PAGE TEXT:
That being said, I put a TON of hours on my buddy's 07 waterman and it was like a completely different boat. It handled chop a lot better and it seemed to be a tad bit less tippy. However, it did draft about an inch or so more and took just a little bit more effort on the pole compared to my BT. 

Comparing the 2 boats is like comparing a Ferrari to a Toyota though. The Gordon (HB) is a much nicer boat and offered a better ride. We got trapped in some nasty stoms and had to ride in about 1.5-3 ft rollers in his waterman and it handled it really well. 

Hope this helps


----------



## cosgrcs (Mar 11, 2012)

I went down to islamarida to check out that 16' CC whip last weekend. It's a nice boat boat it has some issues. I decided to pass on it. The hull has been modified to make it run a little better but it was still really wet and you could not get the bown down no matter how much tab you put into it with 2 people behind the console.


----------



## horseshoe_scott (Mar 30, 2011)

Thanks for that, I've been looking at that same boat. The only reason I didn't go down and check it out was because it wasn't an 18 footer. That new 2014 Hpx 17 Version 2 has me really intrigued :-/


----------



## Chasintail22 (Jun 22, 2009)

> Thanks for that, I've been looking at that same boat. The only reason I didn't go down and check it out was because it wasn't an 18 footer.  That new 2014 Hpx 17 Version 2 has me really intrigued :-/


Yep definitely stick with the 18 footer, especially if you plan on fishing 3 out of it. I've fished 3 out of an older Whipray with no problem, but the deck space on a Waterman or Pro is definitely worth having and makes things much more comfortable. Plus the extra 1.5 feet of length will help when it comes to running in some chop. Also, the 18 Waterman has the sponsons on the rear which will keep the boat a bit more stable and will help it plane quicker. 

That MAV 17 is going to be a completely different boat from the Waterman since you're comparing flat bottom to V now. It definitely isn't going to get nearly as shallow. I've personally run the Waterman plenty in some nasty stuff and it truly does incredibly well, considering the type of boat it is. Go check one out in person and you'll see firsthand how you enjoy it. These forums can be helpful but at the same time bias from individuals can throw your head into a whirlwind. 

Be smart with your decision and I'm sure you'll get a skiff that you love. Resale value is a huge factor to look at and I'm sure everyone here will vouch for how the HB holds up over time. Good luck and keep the questions coming.


----------



## swampfox (May 9, 2007)

My bud had a Waterman I fished with on the Goon. It was a no liner model. The thing was stupid skinny and rode well for a flat bottom skiff. It was also very dry. Like SnookDaddy said NO flat bottom skiff is gonna be a Cadilac in a heavy chop. The only complaint was it can be a bit tippy. Yeah I said it  When you get out on the edges. And he did have to have to repaint the interior. I think on the no liners they hand rolled/brushed the paint on the interior. Lke inside the hatches. All the sprayed gelcoat wasn't a issue. I have a 07 Lostmen that is similiar in application and performance. It is stable as a barge. Just opt for the spray rails. With out em they can be a bit wet in the right conditions. They are in some ways built better than HB. Which is saying a lot.  You cant go wrong with either one. If you really need to get skinny often.

REQUEST 1:
In the boat forum thread, how big were the rollers the Waterman rode through when the group got caught in storms?
REQUEST 2:
Write out the stretch of the boat forum thread from "That being said, I" through "compared to my BT." with every word and mark unchanged.
REQUEST 3:
Sum up the boat forum thread in three sentences.

DATA SECTION:
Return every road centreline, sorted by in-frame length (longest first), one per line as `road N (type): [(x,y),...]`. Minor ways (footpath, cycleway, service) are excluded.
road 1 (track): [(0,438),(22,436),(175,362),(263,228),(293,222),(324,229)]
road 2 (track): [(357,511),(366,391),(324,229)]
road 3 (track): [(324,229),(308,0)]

FULL RESPONSE 1:
About 1.5 to 3 ft.

FULL RESPONSE 2:
That being said, I put a TON of hours on my buddy's 07 waterman and it was like a completely different boat. It handled chop a lot better and it seemed to be a tad bit less tippy. However, it did draft about an inch or so more and took just a little bit more effort on the pole compared to my BT.

FULL RESPONSE 3:
Posters praise a 2007 Waterman as handling chop much better than a BT and riding 1.5 to 3 ft rollers well, though it drafts a bit more and takes more effort on the pole. One poster passed on a 16' CC Whipray because it ran very wet and the bow would not come down with two people behind the console. Others advise sticking with an 18-footer for its deck space and better ride in chop, and note that a MAV 17 V-hull won't get nearly as shallow and that a no-liner Waterman was very skinny and dry but a bit tippy on the edges.